WRITTEN REQUEST -> Pick up the article on the Gansu bill giving citizens a right to suggest laws, and continue it from its final sentence.

DOCUMENT PASSAGE ->
Extract and translated from the French E-bulletin China Analysis – Les Nouvelles de Chine n°16, Nov–Dec. 2007, pp.8-9
French Editor: M.Meidan/M.Duchâtel. Translation: Jonathan Hall
Critical summary by Valérie Demeure-Vallée of the following:
- Han Yong, "Legislative initiatives in Gansu introduce a citizens' right to propose laws", Zhongguo Xinwen Zhoukan, October 19th 2007.
- "Zhang Youliang: the indirect experience of direct democracy", Zhongguo Xinwen Zhoukan, October 19th 2007.
In pursuit of the goals announced by the Hu-Wen team, to bring about a "harmonious society"[1] (和谐社会, hexie shehui), on September 27th 2007, a group of lawmakers attached to the Gansu Provincial Assembly introduced a bill on local legislation which would give ordinary citizens the right to propose new laws to the local legislative bodies. While the initiators of this bill may have thought that they were responding in their own manner to the intentions of the leadership by proposing greater "citizens' participation" in the legislative process[2], the concrete realisation of their plans came up against ideological and practical considerations which reveal the weakness of their positions.
The originators of this proposal were two local figures: Xu Hui and Zhang Youliang. Mrs. Xu Hui, an economics professor at Lanzhou university, had become known to the Gansu provincial legislative offices in September 2002, when as a private citizen she responded to an appeal from the authorities who were drawing up a bill to prevent water pollution in the part of Gansu crossed by the Yellow River. Her suggestions had been appreciated and debated, but the financial and technical constraints upon provincial resources had not enabled the law in question to be adopted.
Mr. Zhang, who lectures in law at the Lanzhou technological university, heads the team drawing up the legal bill. His research interests are concerned with citizens' participation. It was he who wished to include in the "bill on the rules concerning the legislative process" a provision allowing citizens to present their suggestions "directly" to the standing committee. In his view "the meaning which must be given to the concept of a harmonious society" is that it promotes "the spirit of citizens' participation" (公民参与的精神, gongmin canyu de jingshen).
In specific terms, this "bill concerning the governance of the legislative process of the Gansu provincial Assembly and its standing committee" provides, in article 4, that "the organisations, enterprises, communal groups, and private citizens may submit their suggestions concerning legislative matters to the standing representatives of the provincial Assembly, either directly or through the deputies who represent them, the panels of experts, or the working groups of the standing committee".
This would be the first time that such a "right of legislative suggestion" (立法建议的权力, lifa jianyi de quanli) to the standing committee of a provincial Assembly had been granted to ordinary citizens. Formerly, the latter only took part in the legislative process when they were requested. Yang Xingchang, head of the legislative office within the standing committee of the Gansu provincial Assembly, emphasises that it concerns only a right to make suggestions (提议权, tiyiquan) and not a "legal bill" (提案权, ti’anquan) which is subject to strict procedural rules. The latter bill can in fact only be proposed through the committee which presides over the provincial Assembly, by the standing committee of the Assembly, by a committee of experts, by the provincial government, by an official delegation, or by groups including more than ten deputies. Yang Xingchang believes that with this right of suggestion "the way to the expression of the citizens' will should become less constricted".

GIVEN DATA ->

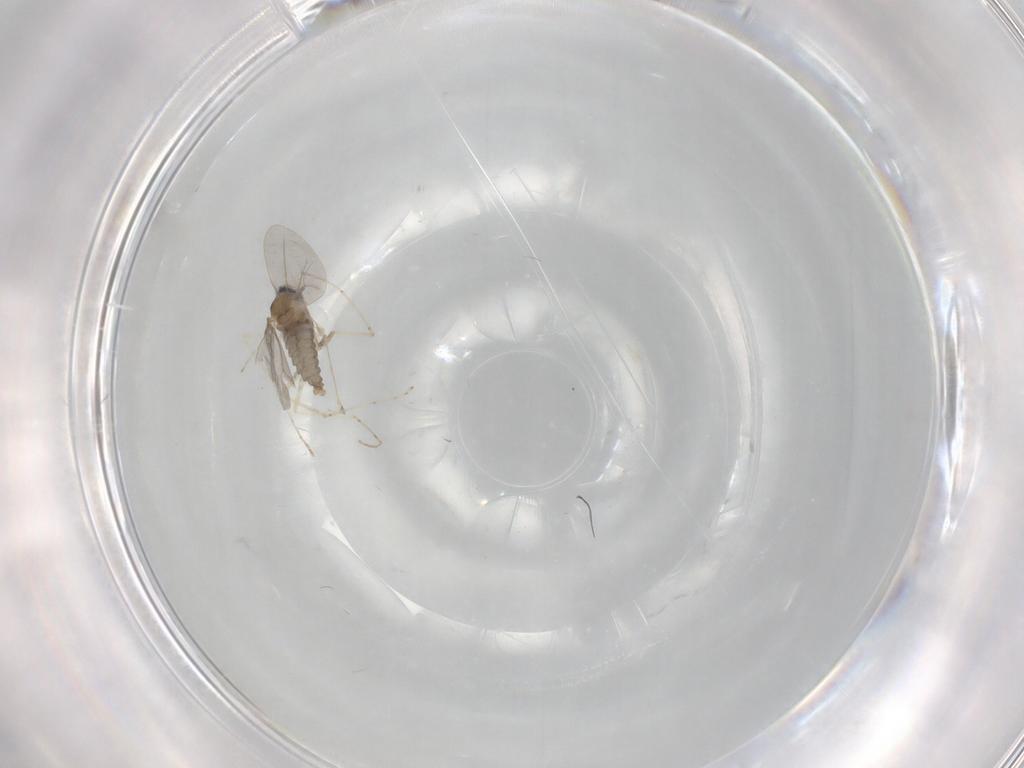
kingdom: Animalia
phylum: Arthropoda
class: Insecta
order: Diptera
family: Cecidomyiidae
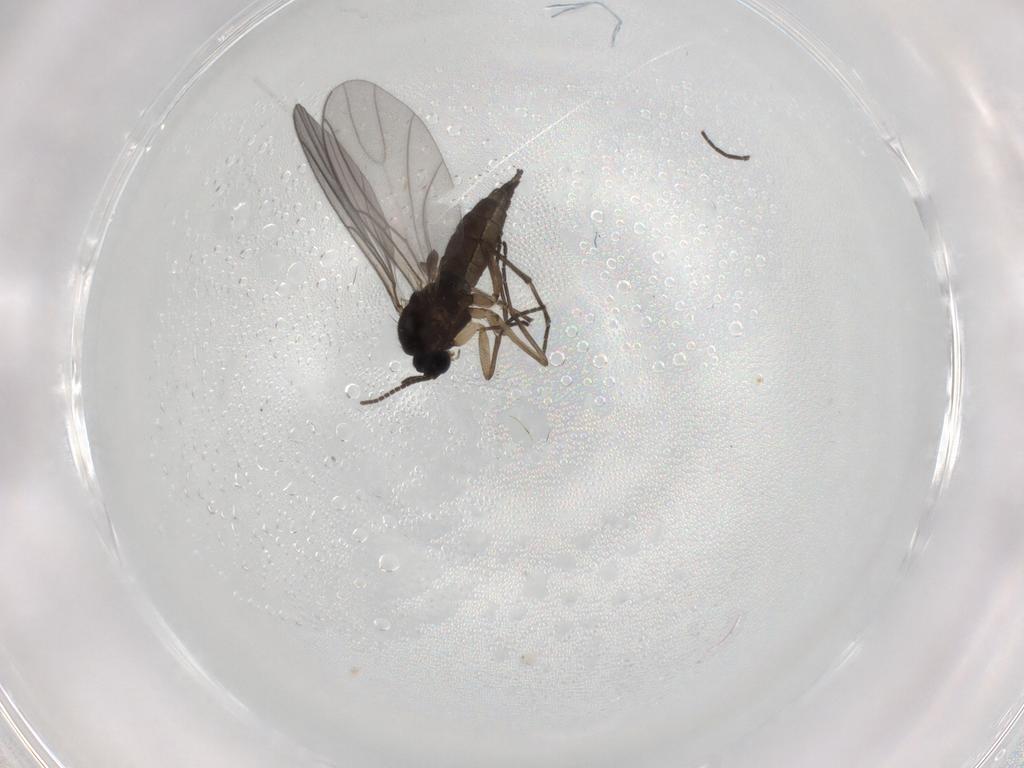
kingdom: Animalia
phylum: Arthropoda
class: Insecta
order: Diptera
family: Sciaridae
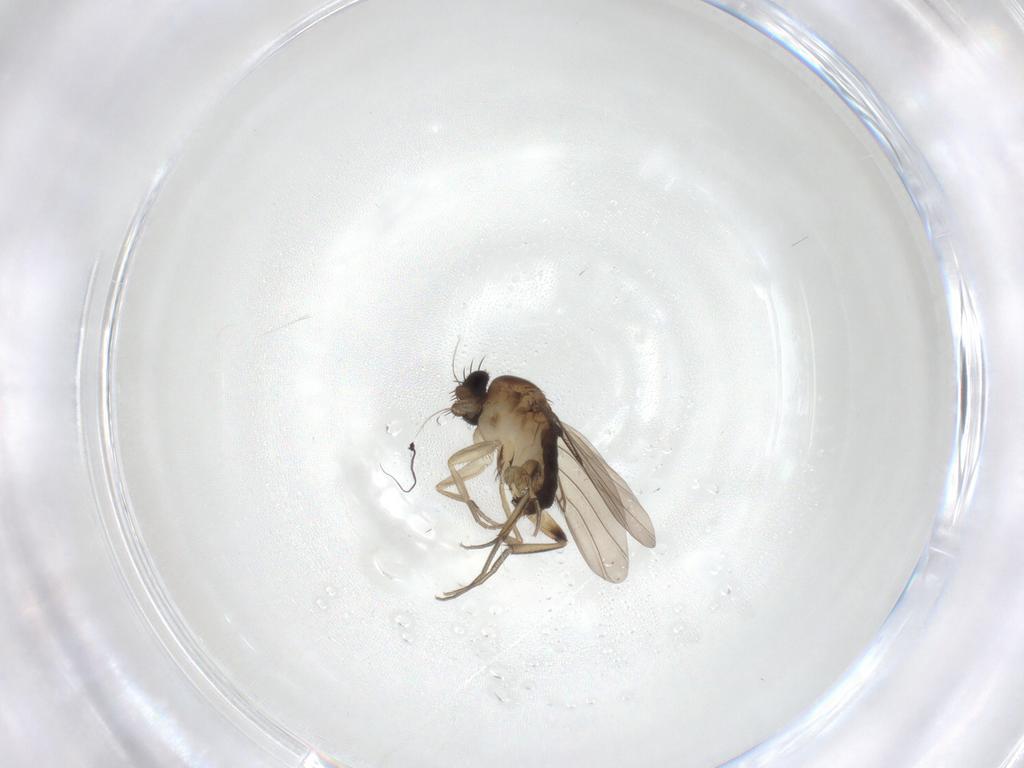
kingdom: Animalia
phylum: Arthropoda
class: Insecta
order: Diptera
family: Phoridae
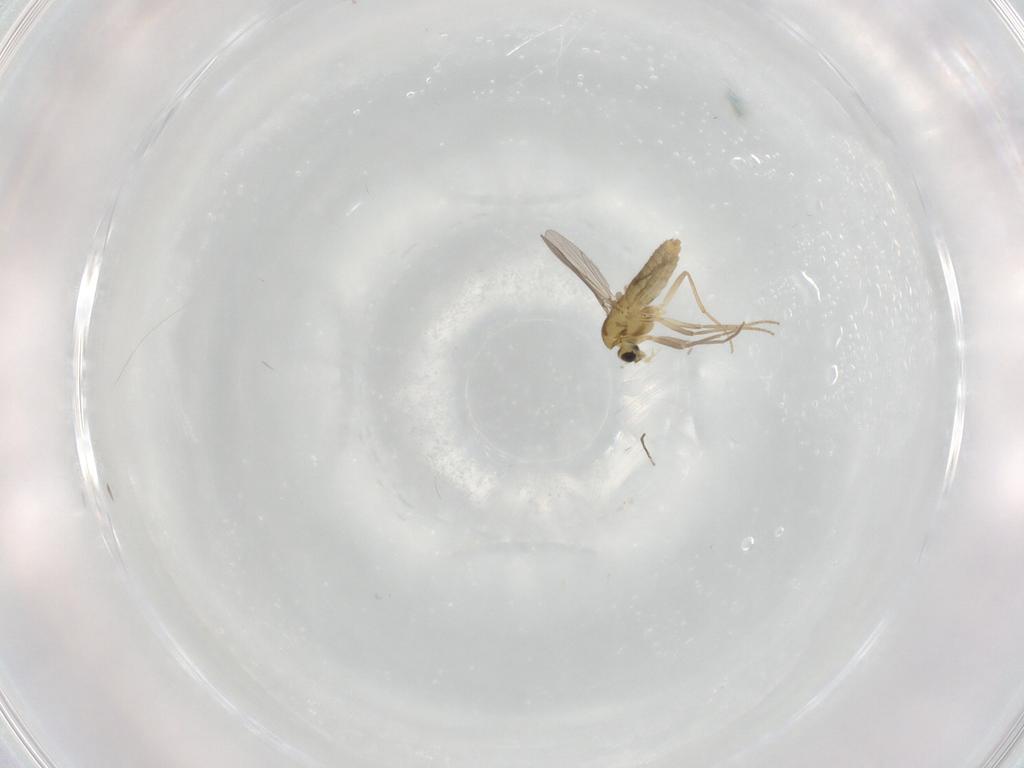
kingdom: Animalia
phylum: Arthropoda
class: Insecta
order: Diptera
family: Chironomidae
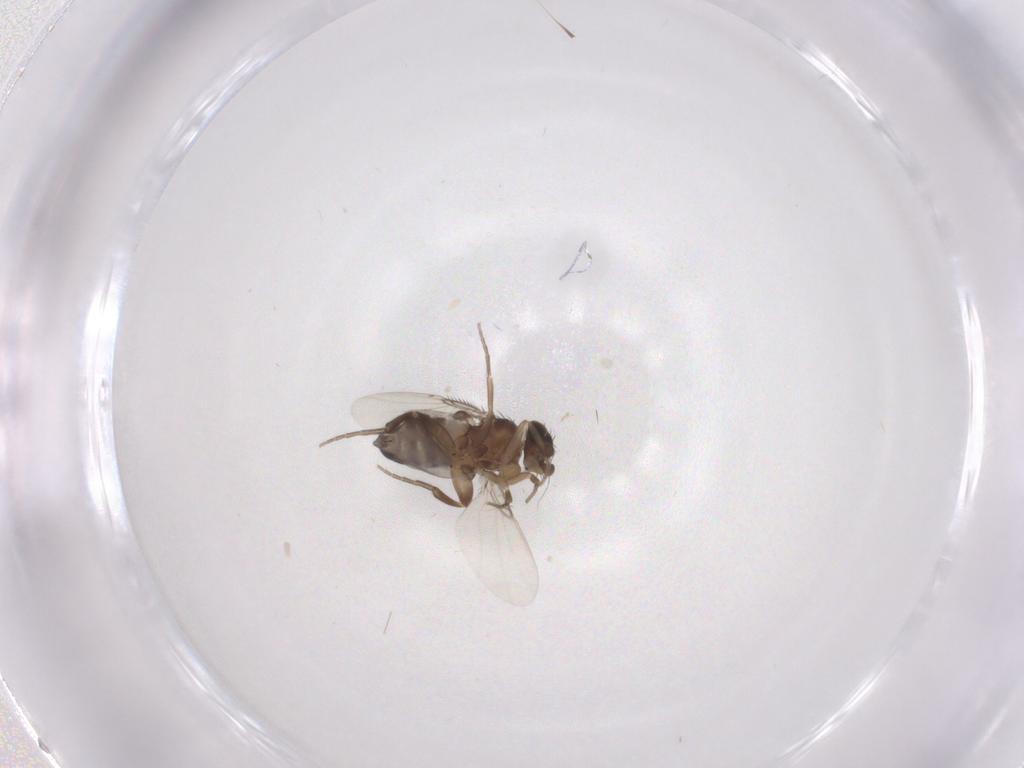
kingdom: Animalia
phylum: Arthropoda
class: Insecta
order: Diptera
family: Phoridae
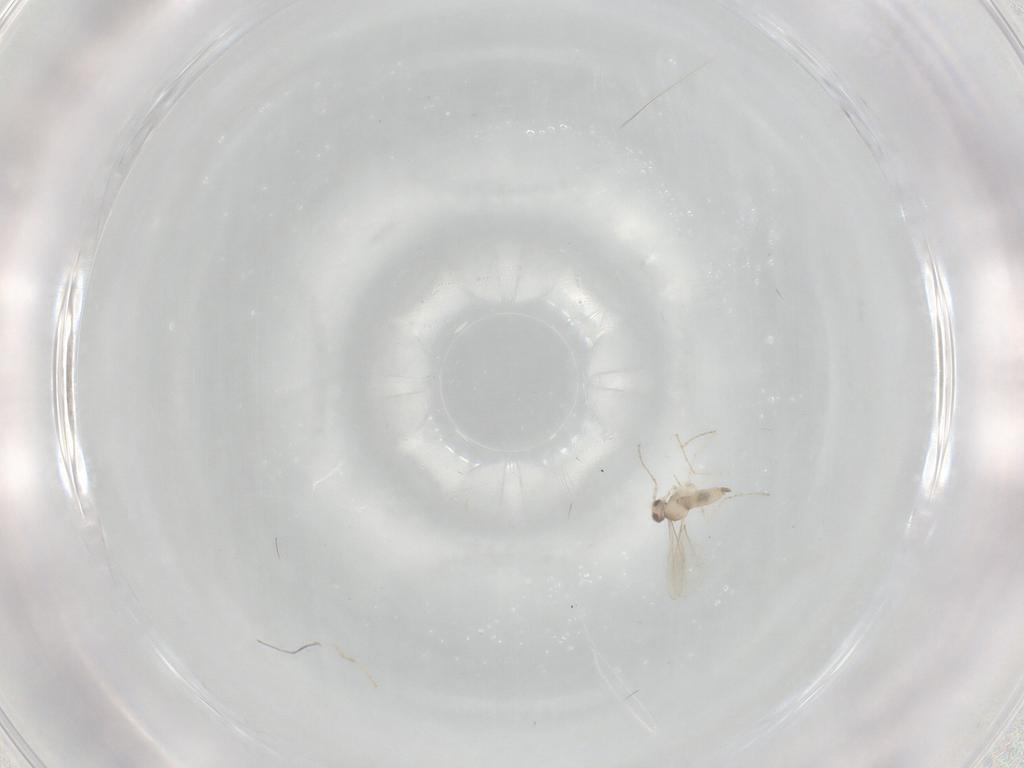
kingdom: Animalia
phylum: Arthropoda
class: Insecta
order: Diptera
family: Cecidomyiidae
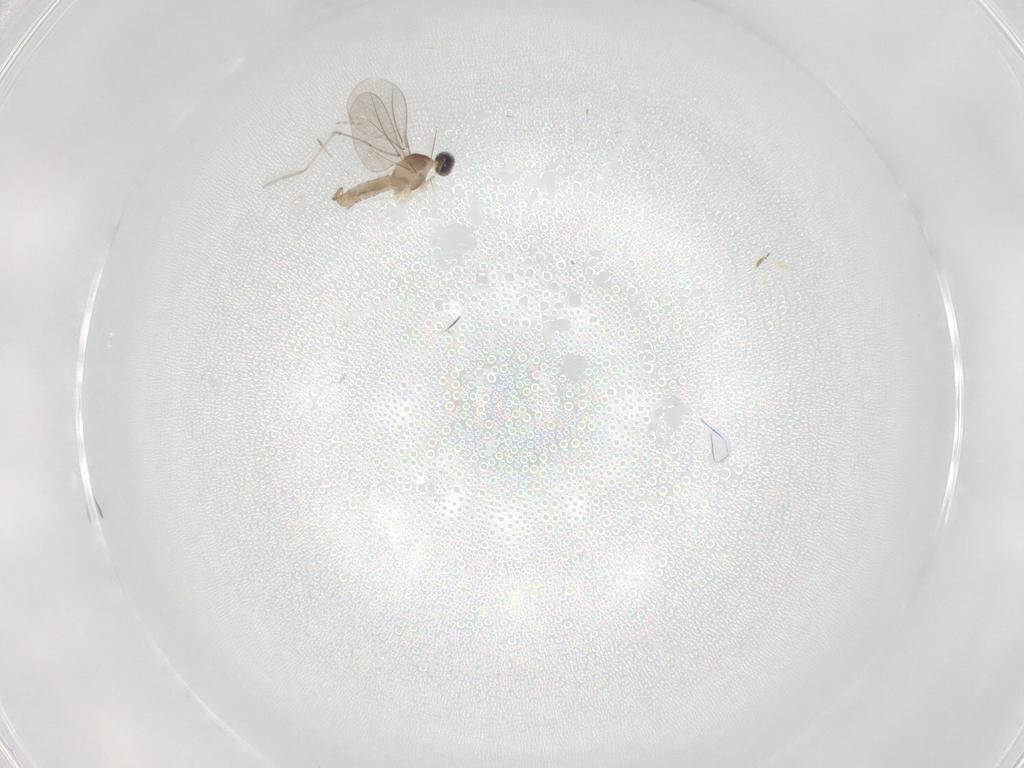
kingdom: Animalia
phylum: Arthropoda
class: Insecta
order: Diptera
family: Cecidomyiidae
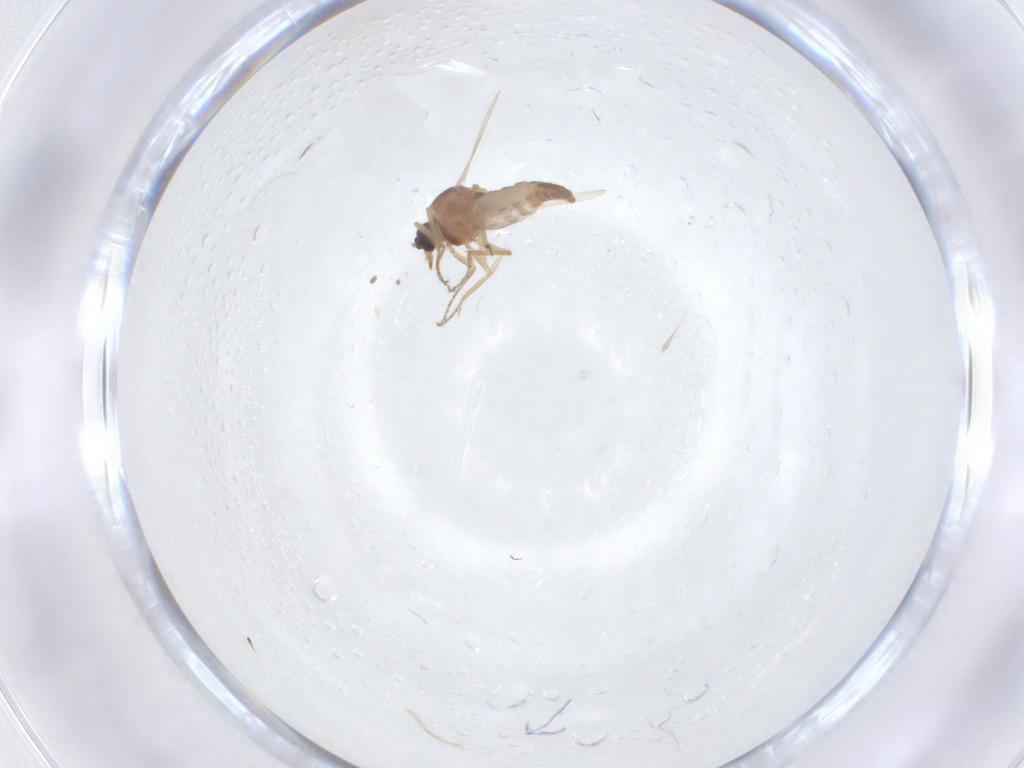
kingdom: Animalia
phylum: Arthropoda
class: Insecta
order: Diptera
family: Ceratopogonidae
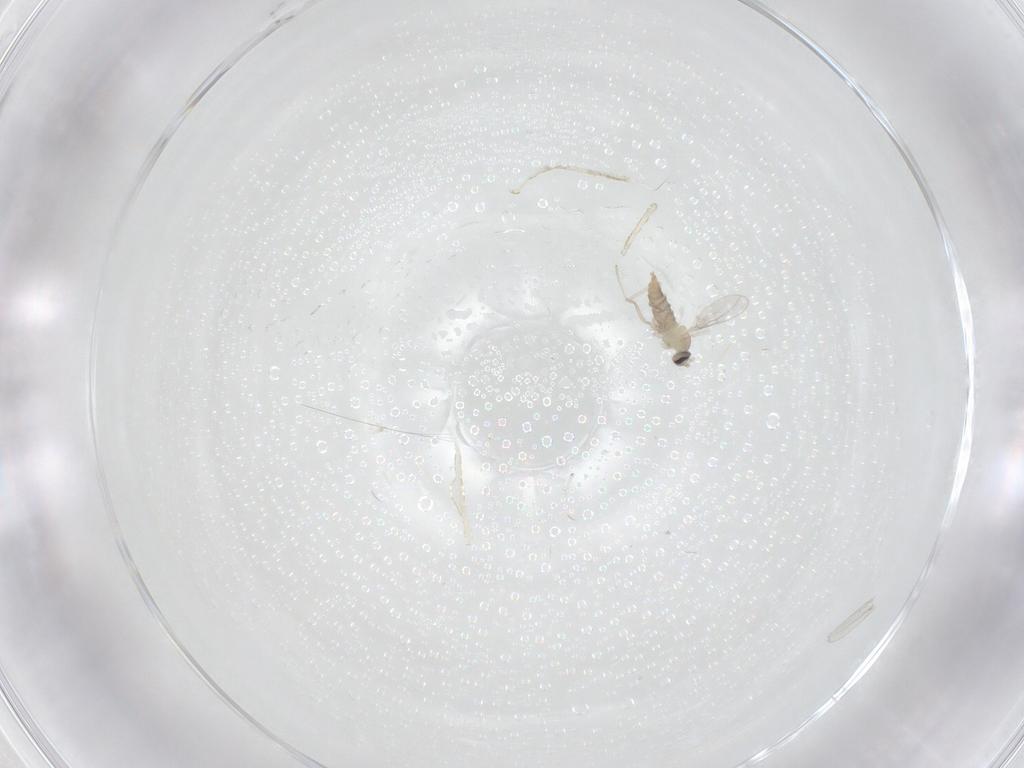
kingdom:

WRITTEN RESPONSE ->
Zhang Youliang defends his proposal on the grounds that it has now become possible to give ordinary citizens the right to suggest laws, because two preconditions have already been met. Firstly, there is a "participatory consciousness among the ordinary citizens" which is being "continually re-awakened", and secondly freer access to information is no longer "monopolised by the State" but is "shared by all".
Having set out these two points, Zhang nonetheless acknowledges that there are limits to his proposed law. Under present circumstances, the citizens' "right of suggestion" is necessarily "purely formal", since no decision has yet been made concerning its practical implementation, or in other words the concrete means of its expression (how it could be framed, in what form, and with what consequences). At present, private citizens are not allowed to attend the debates over any new laws under consideration. Mr. Zhang would therefore like to see the proposal being given a more specific content to take it beyond being a formal right. He also recognises that it is arousing strong opposition, and he believes that it "may not be adopted" by the national People's Congress whose "closed circuit" operations and lack of openness he deplores.
Although Yang Xingchang gave the proposal a favourable response, he raised questions over society's readiness for it. He wondered whether the citizens would greet it with "sufficient enthusiasm" and whether their suggestions would be of sufficient quality. That is why he recommended that "this route" towards citizens' participation be opened up, but "not too much".
This consideration shows the current gap between, on the one hand the effects brought about by an official announcement from a party which sees this opening towards "citizens' participation" as the way to regain its legitimacy and maintain a social stability battered by increasing problems (unemployment, pollution, corruption, and the living conditions of the peasantry), and on the other hand the difficulties which the concrete implementation of such a proposal could bring about. If it were really effective, it might lead to the CCP losing its control over society. So the difficulties underlying the implementation of this proposal are not surprising, and they illustrate in local terms the wider problem confronting the CCP. It needs to modernise its method of governing the country[1] while considering to what extent it can expand citizens' participation without risk to itself.